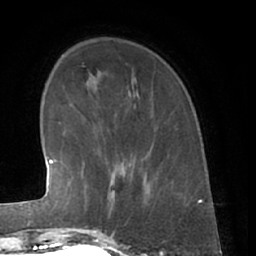
Breast MRI (dynamic contrast-enhanced), one axial slice. Slice 15 of 66 in the series (ordered by position). Cropped to one breast. Dynamic contrast-enhanced series, time point 2 of 7 at this slice position (early post-contrast). 1.5 T. TE 3 ms, TR 6.2 ms. 2.4 mm slice thickness. 256 × 256 image matrix. Female patient.
Annotated regions visible in this slice (semi-automatic segmentation, software-assisted and operator-edited):
- enhancing-tissue mask used for the functional tumour volume (all voxels passing the contrast-enhancement thresholds inside the analysis volume; usually the tumour): bounding box (x1, y1, x2, y2) in pixels: (82, 166, 139, 230)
──────
How to complete this task:
Each line above should be printed again exactly, though the pictures should not be.

Output:
Breast MRI (dynamic contrast-enhanced), one axial slice. Slice 15 of 66 in the series (ordered by position). Cropped to one breast. Dynamic contrast-enhanced series, time point 2 of 7 at this slice position (early post-contrast). 1.5 T. TE 3 ms, TR 6.2 ms. 2.4 mm slice thickness. 256 × 256 image matrix. Female patient.
Annotated regions visible in this slice (semi-automatic segmentation, software-assisted and operator-edited):
- enhancing-tissue mask used for the functional tumour volume (all voxels passing the contrast-enhancement thresholds inside the analysis volume; usually the tumour): bounding box (x1, y1, x2, y2) in pixels: (82, 166, 139, 230)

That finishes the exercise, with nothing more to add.